Aim of the task
Can you return every line of the records below verbatim, in the same order?

Data for processing
══════════
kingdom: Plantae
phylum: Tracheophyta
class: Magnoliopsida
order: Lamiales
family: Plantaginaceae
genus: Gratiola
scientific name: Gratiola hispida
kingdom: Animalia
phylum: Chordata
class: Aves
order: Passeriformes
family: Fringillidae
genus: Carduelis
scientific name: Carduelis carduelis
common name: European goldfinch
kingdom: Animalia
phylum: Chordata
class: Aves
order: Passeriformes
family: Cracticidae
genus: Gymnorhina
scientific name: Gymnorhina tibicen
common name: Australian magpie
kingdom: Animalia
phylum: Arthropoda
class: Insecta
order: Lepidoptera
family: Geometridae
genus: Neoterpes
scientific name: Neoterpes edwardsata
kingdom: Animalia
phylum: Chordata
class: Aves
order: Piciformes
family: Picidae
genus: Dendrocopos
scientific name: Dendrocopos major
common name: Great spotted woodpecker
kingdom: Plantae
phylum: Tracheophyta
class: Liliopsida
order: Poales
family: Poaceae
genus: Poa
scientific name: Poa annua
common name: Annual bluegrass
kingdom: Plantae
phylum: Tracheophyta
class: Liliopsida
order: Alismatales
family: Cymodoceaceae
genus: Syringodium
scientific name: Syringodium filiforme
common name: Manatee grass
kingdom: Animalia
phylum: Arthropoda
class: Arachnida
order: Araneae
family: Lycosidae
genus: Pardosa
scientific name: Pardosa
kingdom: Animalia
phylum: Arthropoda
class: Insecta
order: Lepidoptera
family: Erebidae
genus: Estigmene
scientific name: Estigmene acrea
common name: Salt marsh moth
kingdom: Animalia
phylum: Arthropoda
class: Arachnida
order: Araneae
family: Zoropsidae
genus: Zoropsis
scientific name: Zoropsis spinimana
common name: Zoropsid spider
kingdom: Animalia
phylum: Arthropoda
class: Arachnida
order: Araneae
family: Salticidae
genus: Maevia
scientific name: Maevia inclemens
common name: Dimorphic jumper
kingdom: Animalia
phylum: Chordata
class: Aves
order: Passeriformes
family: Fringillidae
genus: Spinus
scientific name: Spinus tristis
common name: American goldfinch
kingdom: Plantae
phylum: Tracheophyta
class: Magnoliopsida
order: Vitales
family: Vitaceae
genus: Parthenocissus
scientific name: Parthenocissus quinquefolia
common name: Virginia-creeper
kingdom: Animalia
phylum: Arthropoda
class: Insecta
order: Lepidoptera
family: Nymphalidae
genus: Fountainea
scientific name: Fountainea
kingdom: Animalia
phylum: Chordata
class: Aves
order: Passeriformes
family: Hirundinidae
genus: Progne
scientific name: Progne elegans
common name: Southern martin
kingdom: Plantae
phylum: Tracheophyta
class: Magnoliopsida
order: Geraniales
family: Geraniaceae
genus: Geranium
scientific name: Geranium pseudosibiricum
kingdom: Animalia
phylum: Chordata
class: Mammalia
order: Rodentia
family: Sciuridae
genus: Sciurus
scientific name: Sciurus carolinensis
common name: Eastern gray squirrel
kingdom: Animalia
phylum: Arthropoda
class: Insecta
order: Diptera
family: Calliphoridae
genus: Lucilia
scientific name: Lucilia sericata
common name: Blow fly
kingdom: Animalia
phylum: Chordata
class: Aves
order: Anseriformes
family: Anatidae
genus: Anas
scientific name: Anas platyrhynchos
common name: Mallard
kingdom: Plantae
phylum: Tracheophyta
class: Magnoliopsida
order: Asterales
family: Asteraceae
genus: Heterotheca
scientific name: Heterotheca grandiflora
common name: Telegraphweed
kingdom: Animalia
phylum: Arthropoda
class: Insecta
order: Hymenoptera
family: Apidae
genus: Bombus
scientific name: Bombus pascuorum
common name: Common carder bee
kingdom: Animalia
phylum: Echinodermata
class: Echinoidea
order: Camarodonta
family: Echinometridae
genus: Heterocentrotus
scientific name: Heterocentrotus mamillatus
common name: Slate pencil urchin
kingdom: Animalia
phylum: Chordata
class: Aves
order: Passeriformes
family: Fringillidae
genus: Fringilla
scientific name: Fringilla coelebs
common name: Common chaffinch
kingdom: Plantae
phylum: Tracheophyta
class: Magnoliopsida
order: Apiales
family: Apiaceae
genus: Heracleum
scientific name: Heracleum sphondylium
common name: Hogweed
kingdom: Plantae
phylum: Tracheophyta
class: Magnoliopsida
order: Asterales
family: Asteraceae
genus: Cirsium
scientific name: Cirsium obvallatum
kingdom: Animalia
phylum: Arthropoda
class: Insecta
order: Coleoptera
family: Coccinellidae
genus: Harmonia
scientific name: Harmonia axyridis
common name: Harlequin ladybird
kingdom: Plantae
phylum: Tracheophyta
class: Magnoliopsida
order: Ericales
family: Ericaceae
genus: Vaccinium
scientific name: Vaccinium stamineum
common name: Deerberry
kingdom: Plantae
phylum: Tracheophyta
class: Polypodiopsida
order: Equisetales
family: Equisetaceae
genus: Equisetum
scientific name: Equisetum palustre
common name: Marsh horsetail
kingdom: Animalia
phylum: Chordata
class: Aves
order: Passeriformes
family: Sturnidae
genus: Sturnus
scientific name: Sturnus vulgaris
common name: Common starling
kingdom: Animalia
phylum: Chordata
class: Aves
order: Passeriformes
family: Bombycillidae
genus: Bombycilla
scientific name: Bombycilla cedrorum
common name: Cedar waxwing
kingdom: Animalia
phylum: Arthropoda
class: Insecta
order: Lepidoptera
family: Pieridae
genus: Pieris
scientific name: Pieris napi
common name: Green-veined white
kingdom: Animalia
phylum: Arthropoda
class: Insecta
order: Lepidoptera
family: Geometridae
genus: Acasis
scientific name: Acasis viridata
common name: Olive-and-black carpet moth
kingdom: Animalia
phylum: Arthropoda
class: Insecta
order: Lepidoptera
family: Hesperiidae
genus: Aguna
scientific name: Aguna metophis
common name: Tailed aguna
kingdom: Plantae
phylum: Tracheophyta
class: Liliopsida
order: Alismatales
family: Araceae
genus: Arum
══════════
Solved exercise
kingdom: Plantae
phylum: Tracheophyta
class: Magnoliopsida
order: Lamiales
family: Plantaginaceae
genus: Gratiola
scientific name: Gratiola hispida
kingdom: Animalia
phylum: Chordata
class: Aves
order: Passeriformes
family: Fringillidae
genus: Carduelis
scientific name: Carduelis carduelis
common name: European goldfinch
kingdom: Animalia
phylum: Chordata
class: Aves
order: Passeriformes
family: Cracticidae
genus: Gymnorhina
scientific name: Gymnorhina tibicen
common name: Australian magpie
kingdom: Animalia
phylum: Arthropoda
class: Insecta
order: Lepidoptera
family: Geometridae
genus: Neoterpes
scientific name: Neoterpes edwardsata
kingdom: Animalia
phylum: Chordata
class: Aves
order: Piciformes
family: Picidae
genus: Dendrocopos
scientific name: Dendrocopos major
common name: Great spotted woodpecker
kingdom: Plantae
phylum: Tracheophyta
class: Liliopsida
order: Poales
family: Poaceae
genus: Poa
scientific name: Poa annua
common name: Annual bluegrass
kingdom: Plantae
phylum: Tracheophyta
class: Liliopsida
order: Alismatales
family: Cymodoceaceae
genus: Syringodium
scientific name: Syringodium filiforme
common name: Manatee grass
kingdom: Animalia
phylum: Arthropoda
class: Arachnida
order: Araneae
family: Lycosidae
genus: Pardosa
scientific name: Pardosa
kingdom: Animalia
phylum: Arthropoda
class: Insecta
order: Lepidoptera
family: Erebidae
genus: Estigmene
scientific name: Estigmene acrea
common name: Salt marsh moth
kingdom: Animalia
phylum: Arthropoda
class: Arachnida
order: Araneae
family: Zoropsidae
genus: Zoropsis
scientific name: Zoropsis spinimana
common name: Zoropsid spider
kingdom: Animalia
phylum: Arthropoda
class: Arachnida
order: Araneae
family: Salticidae
genus: Maevia
scientific name: Maevia inclemens
common name: Dimorphic jumper
kingdom: Animalia
phylum: Chordata
class: Aves
order: Passeriformes
family: Fringillidae
genus: Spinus
scientific name: Spinus tristis
common name: American goldfinch
kingdom: Plantae
phylum: Tracheophyta
class: Magnoliopsida
order: Vitales
family: Vitaceae
genus: Parthenocissus
scientific name: Parthenocissus quinquefolia
common name: Virginia-creeper
kingdom: Animalia
phylum: Arthropoda
class: Insecta
order: Lepidoptera
family: Nymphalidae
genus: Fountainea
scientific name: Fountainea
kingdom: Animalia
phylum: Chordata
class: Aves
order: Passeriformes
family: Hirundinidae
genus: Progne
scientific name: Progne elegans
common name: Southern martin
kingdom: Plantae
phylum: Tracheophyta
class: Magnoliopsida
order: Geraniales
family: Geraniaceae
genus: Geranium
scientific name: Geranium pseudosibiricum
kingdom: Animalia
phylum: Chordata
class: Mammalia
order: Rodentia
family: Sciuridae
genus: Sciurus
scientific name: Sciurus carolinensis
common name: Eastern gray squirrel
kingdom: Animalia
phylum: Arthropoda
class: Insecta
order: Diptera
family: Calliphoridae
genus: Lucilia
scientific name: Lucilia sericata
common name: Blow fly
kingdom: Animalia
phylum: Chordata
class: Aves
order: Anseriformes
family: Anatidae
genus: Anas
scientific name: Anas platyrhynchos
common name: Mallard
kingdom: Plantae
phylum: Tracheophyta
class: Magnoliopsida
order: Asterales
family: Asteraceae
genus: Heterotheca
scientific name: Heterotheca grandiflora
common name: Telegraphweed
kingdom: Animalia
phylum: Arthropoda
class: Insecta
order: Hymenoptera
family: Apidae
genus: Bombus
scientific name: Bombus pascuorum
common name: Common carder bee
kingdom: Animalia
phylum: Echinodermata
class: Echinoidea
order: Camarodonta
family: Echinometridae
genus: Heterocentrotus
scientific name: Heterocentrotus mamillatus
common name: Slate pencil urchin
kingdom: Animalia
phylum: Chordata
class: Aves
order: Passeriformes
family: Fringillidae
genus: Fringilla
scientific name: Fringilla coelebs
common name: Common chaffinch
kingdom: Plantae
phylum: Tracheophyta
class: Magnoliopsida
order: Apiales
family: Apiaceae
genus: Heracleum
scientific name: Heracleum sphondylium
common name: Hogweed
kingdom: Plantae
phylum: Tracheophyta
class: Magnoliopsida
order: Asterales
family: Asteraceae
genus: Cirsium
scientific name: Cirsium obvallatum
kingdom: Animalia
phylum: Arthropoda
class: Insecta
order: Coleoptera
family: Coccinellidae
genus: Harmonia
scientific name: Harmonia axyridis
common name: Harlequin ladybird
kingdom: Plantae
phylum: Tracheophyta
class: Magnoliopsida
order: Ericales
family: Ericaceae
genus: Vaccinium
scientific name: Vaccinium stamineum
common name: Deerberry
kingdom: Plantae
phylum: Tracheophyta
class: Polypodiopsida
order: Equisetales
family: Equisetaceae
genus: Equisetum
scientific name: Equisetum palustre
common name: Marsh horsetail
kingdom: Animalia
phylum: Chordata
class: Aves
order: Passeriformes
family: Sturnidae
genus: Sturnus
scientific name: Sturnus vulgaris
common name: Common starling
kingdom: Animalia
phylum: Chordata
class: Aves
order: Passeriformes
family: Bombycillidae
genus: Bombycilla
scientific name: Bombycilla cedrorum
common name: Cedar waxwing
kingdom: Animalia
phylum: Arthropoda
class: Insecta
order: Lepidoptera
family: Pieridae
genus: Pieris
scientific name: Pieris napi
common name: Green-veined white
kingdom: Animalia
phylum: Arthropoda
class: Insecta
order: Lepidoptera
family: Geometridae
genus: Acasis
scientific name: Acasis viridata
common name: Olive-and-black carpet moth
kingdom: Animalia
phylum: Arthropoda
class: Insecta
order: Lepidoptera
family: Hesperiidae
genus: Aguna
scientific name: Aguna metophis
common name: Tailed aguna
kingdom: Plantae
phylum: Tracheophyta
class: Liliopsida
order: Alismatales
family: Araceae
genus: Arum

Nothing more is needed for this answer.